A novel tool for standardizing clinical data in a semantically rich model

J Biomed Inform. 2020:112S:100086. doi: 10.1016/j.yjbinx.2020.100086. Epub 2020 Sep 19.

Abstract

Standardizing clinical information in a semantically rich data model is useful for promoting interoperability and facilitating high quality research. Semantic Web technologies such as Resource Description Framework can be utilized to their full potential when a model accurately reflects the semantics of the clinical situation it describes. To this end, ontologies that abide by sound organizational principles can be used as the building blocks of a semantically rich model for the storage of clinical data.
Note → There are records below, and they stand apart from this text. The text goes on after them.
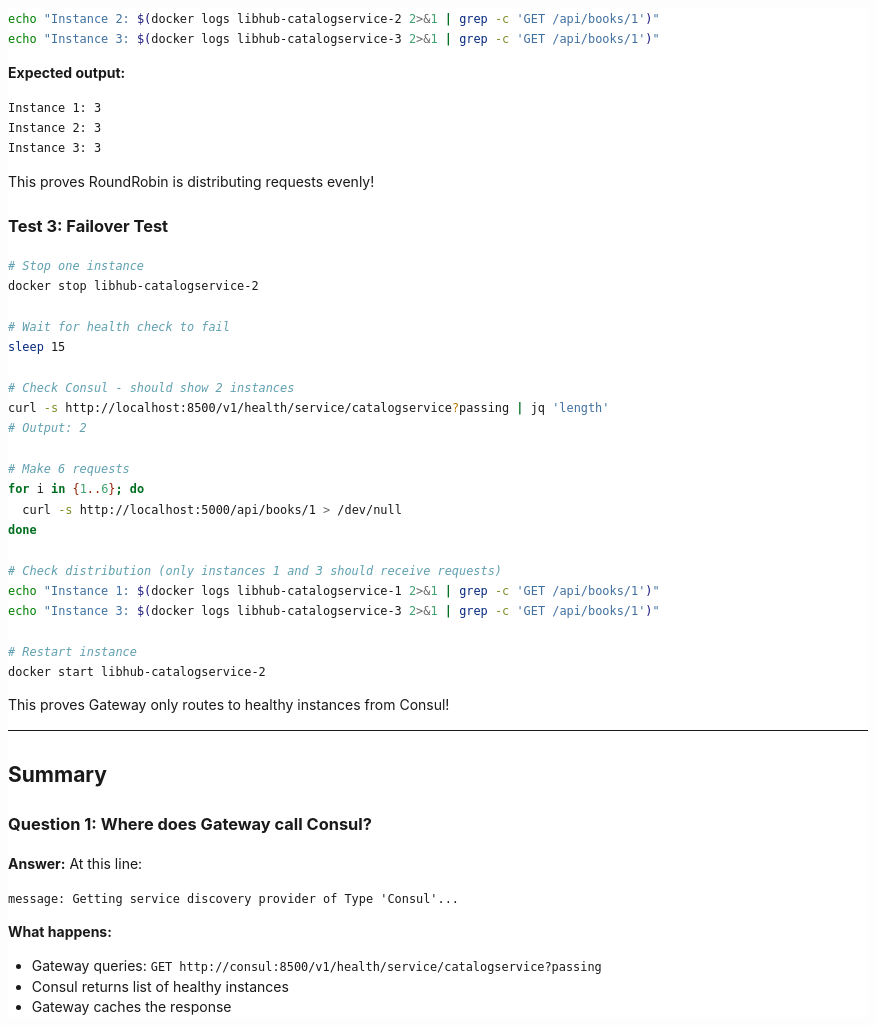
 ```bash
echo "Instance 2: $(docker logs libhub-catalogservice-2 2>&1 | grep -c 'GET /api/books/1')"
echo "Instance 3: $(docker logs libhub-catalogservice-3 2>&1 | grep -c 'GET /api/books/1')"
```

**Expected output:**
```
Instance 1: 3
Instance 2: 3
Instance 3: 3
```

This proves RoundRobin is distributing requests evenly!

### Test 3: Failover Test

```bash
# Stop one instance
docker stop libhub-catalogservice-2

# Wait for health check to fail
sleep 15

# Check Consul - should show 2 instances
curl -s http://localhost:8500/v1/health/service/catalogservice?passing | jq 'length'
# Output: 2

# Make 6 requests
for i in {1..6}; do
  curl -s http://localhost:5000/api/books/1 > /dev/null
done

# Check distribution (only instances 1 and 3 should receive requests)
echo "Instance 1: $(docker logs libhub-catalogservice-1 2>&1 | grep -c 'GET /api/books/1')"
echo "Instance 3: $(docker logs libhub-catalogservice-3 2>&1 | grep -c 'GET /api/books/1')"

# Restart instance
docker start libhub-catalogservice-2
```

This proves Gateway only routes to healthy instances from Consul!

---

## Summary

### Question 1: Where does Gateway call Consul?

**Answer:** At this line:
```
message: Getting service discovery provider of Type 'Consul'...
```

**What happens:**
- Gateway queries: `GET http://consul:8500/v1/health/service/catalogservice?passing`
- Consul returns list of healthy instances
- Gateway caches the response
However, it is a challenge to programmatically define such a model and load data from disparate sources. The PennTURBO Semantic Engine is a tool developed at the University of Pennsylvania that transforms concise RDF data into a source-independent, semantically rich model. This system sources classes from an application ontology and specifically defines how instances of those classes may relate to each other. Additionally, the system defines and executes RDF data transformations by launching dynamically generated SPARQL update statements. The Semantic Engine was designed as a generalizable data standardization tool, and is able to work with various data models and incoming data sources. Its human-readable configuration files can easily be shared between institutions, providing the basis for collaboration on a standard data model.

Keywords: Biomedical ontologies; Clinical data; Common data model; Data interoperability; Semantic Web technologies.